It was like I’d been erased from his life. It was like a lot of us had been erased from his life. The slide show only showed the last five years or so of his existence, as if the thirty-five or so up until then didn’t matter.
[Here was a lot of toxic weather I have removed from this entry. It doesn’t matter anyways. Disco Queer took the fuck over.]
I saw some people I hadn’t seen in nearly ten years. They looked almost exactly the same, which is hard to believe, considering how hard some of them have been living. Blood of virgins or something. They told ol’ Seer she looked good, too, but who knows if that’s true. I think I look my age. Thirty-three.
I didn’t expect to get the racking sobs, but I did a few times. I got real angry, too. It must be nice to go to a memorial service and not be emotionally involved. It must be nice to go and small talk and show someone your new phone and that kind of bullshit.
Only two people told the truth during the sharing portion. One who said that my friend–our friend– had had a hard time believing in god. Yes, yes he did. He would have cringed at the prayer in Jesus Christ’s name. I didn’t say it. My friend who came with me didn’t pray with us at all. (The person who shared right after he did insisted that my friend took god into his heart while he was unconscious in the hospital. I insist this is bullshit.) The other truth-teller had his sunglasses on the whole time. I suspect he was high. He said my friend would never have gone for the solemnity and would have said something snide to make us all laugh. And it was true: born again church? Not his style. Everyone crying? He wouldn’t have dug it.
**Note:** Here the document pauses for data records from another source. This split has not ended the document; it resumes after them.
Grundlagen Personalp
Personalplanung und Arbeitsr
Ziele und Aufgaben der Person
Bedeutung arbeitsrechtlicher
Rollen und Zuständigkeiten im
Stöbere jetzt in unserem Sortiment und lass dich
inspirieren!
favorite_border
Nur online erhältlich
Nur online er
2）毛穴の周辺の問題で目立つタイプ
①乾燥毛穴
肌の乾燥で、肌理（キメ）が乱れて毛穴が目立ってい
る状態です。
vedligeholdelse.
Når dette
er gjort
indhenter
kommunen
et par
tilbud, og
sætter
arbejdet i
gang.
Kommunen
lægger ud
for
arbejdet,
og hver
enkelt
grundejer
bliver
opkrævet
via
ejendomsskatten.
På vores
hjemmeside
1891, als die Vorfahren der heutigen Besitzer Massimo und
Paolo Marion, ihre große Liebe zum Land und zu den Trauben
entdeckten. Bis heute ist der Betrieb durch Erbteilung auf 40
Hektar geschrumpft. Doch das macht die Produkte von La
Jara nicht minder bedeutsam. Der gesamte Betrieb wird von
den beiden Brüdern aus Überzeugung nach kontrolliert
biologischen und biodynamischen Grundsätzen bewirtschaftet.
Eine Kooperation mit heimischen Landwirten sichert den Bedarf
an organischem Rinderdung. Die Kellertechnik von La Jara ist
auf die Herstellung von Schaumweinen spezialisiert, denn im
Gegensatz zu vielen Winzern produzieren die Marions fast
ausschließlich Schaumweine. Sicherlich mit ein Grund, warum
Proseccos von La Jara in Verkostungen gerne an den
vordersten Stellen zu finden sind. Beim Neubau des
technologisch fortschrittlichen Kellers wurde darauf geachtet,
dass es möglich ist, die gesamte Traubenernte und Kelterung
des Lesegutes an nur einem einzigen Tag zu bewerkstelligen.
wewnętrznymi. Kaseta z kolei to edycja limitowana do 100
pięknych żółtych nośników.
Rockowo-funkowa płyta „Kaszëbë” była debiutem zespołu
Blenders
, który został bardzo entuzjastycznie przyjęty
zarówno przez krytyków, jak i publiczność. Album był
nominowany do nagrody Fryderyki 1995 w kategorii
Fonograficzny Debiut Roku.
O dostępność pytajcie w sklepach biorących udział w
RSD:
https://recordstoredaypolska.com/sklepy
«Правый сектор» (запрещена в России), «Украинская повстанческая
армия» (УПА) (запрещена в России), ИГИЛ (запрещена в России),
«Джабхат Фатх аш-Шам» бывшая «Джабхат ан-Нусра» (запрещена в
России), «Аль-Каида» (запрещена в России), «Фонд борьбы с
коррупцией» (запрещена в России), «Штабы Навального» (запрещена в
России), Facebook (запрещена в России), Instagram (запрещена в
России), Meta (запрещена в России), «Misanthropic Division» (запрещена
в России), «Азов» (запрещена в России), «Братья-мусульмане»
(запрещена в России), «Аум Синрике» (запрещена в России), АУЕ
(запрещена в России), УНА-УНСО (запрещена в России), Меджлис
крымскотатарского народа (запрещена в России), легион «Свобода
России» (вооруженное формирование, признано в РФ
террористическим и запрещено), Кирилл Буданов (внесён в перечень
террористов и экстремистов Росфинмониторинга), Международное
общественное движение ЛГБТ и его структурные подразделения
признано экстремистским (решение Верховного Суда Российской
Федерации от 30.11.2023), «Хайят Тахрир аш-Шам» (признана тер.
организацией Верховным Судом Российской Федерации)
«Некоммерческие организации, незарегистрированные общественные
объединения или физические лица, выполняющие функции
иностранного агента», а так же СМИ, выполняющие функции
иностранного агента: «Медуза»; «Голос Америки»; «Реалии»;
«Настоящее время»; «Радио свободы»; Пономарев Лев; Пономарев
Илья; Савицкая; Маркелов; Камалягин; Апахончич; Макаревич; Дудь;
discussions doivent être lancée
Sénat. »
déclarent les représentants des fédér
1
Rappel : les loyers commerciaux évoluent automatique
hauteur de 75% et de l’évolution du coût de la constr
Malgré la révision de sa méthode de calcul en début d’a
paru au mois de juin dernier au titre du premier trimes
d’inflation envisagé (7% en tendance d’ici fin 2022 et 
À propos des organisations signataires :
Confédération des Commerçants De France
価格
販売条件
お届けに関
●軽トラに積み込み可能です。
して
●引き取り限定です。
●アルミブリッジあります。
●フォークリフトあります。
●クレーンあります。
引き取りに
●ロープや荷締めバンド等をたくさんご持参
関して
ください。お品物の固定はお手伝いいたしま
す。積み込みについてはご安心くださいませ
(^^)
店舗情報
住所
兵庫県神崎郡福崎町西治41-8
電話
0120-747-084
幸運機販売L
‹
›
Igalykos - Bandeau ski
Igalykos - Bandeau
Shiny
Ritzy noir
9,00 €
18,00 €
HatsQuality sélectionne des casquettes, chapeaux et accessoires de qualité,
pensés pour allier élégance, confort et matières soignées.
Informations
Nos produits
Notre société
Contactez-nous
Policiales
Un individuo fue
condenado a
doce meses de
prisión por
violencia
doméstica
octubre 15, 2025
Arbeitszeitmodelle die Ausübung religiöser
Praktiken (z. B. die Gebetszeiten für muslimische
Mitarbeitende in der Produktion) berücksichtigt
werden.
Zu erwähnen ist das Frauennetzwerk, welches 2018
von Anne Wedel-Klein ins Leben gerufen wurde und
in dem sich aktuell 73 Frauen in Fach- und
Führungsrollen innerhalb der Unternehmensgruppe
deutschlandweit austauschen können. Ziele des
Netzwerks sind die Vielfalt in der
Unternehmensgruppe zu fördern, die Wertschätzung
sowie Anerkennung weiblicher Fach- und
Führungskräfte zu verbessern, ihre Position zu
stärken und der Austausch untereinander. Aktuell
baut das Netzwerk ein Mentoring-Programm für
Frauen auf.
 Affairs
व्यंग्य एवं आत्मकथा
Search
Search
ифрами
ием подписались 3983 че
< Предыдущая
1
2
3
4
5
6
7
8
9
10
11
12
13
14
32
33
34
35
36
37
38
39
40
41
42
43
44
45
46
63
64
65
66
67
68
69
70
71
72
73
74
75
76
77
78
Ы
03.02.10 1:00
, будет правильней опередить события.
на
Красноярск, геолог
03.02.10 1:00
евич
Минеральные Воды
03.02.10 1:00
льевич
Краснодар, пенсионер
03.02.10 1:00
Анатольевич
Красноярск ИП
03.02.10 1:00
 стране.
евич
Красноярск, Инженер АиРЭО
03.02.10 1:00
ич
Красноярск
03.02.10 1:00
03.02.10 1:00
What he would have gone for was the obscene punk rock music. They played his band’s music in the church. So instead of organs, we heard lyrics like, “Make you my angel with dirty wings.” I used to love that song. He would have approved of that.
After the service I went to my mother’s house and got some old pictures. Glad my mother wasn’t there. I got to see us all young and dumb again. Touching my tongue to an electrified fly swatter. Someone else lighting a mouthful of lighter fluid on fire. Sticking pens up our noses. Yes, our twenties–these were our mid- (and in some cases late-) twenties!–were a dumb, dumb time. Lots of cards and bones (“six-four, never domino.” It rhymes if you say it right). Cat-calling when the Bingo Palace caller pulled “O-69.” Cheap coffee and lots of cigarettes. And my point and shoot camera caught a good deal of it. This was before Facebook or twitter or any of that, so the inanity had better fit in 36 frames, and then you had to wait for ten days to get it back, hopefully in double prints, with none of them wasted on blurry nothingness. Kids today don’t know how it was back then. Better today, but oh, the excitement of that fat envelope, what was in there, did you remember even? What could it be? Such potential in that envelope. Potential from the past. Message in a bottle from you.
Here’s a picture of a dumb thing we did. We were in the supermarket one night and found a watermelon someone had killed and left for dead. We couldn’t get over how fucking ridiculous this was. So three of us (me, my dead friend, and the one who went to the memorial with me, The Shadow Fairy) went home for the camera (this was before phones had them) and came back to document the evidence. We couldn’t let it go unrecorded. Yes, in those days, dumbness took way more effort. As a result, you remembered dumb things for-fucking-ever. (The picture is bent because it’s a picture of a picture; I don’t have my scanner set up yet. I consider it a tribute to dumbness.)
But it wasn’t like those were our training wheels. We were really alive then, too. It’s not like those years didn’t count because some people didn’t want them to. Those were an important chapter in our development as human beings, and I will never forget them. He was a good man because of those years, not despite them. Rest in peace, man. Rest in peace.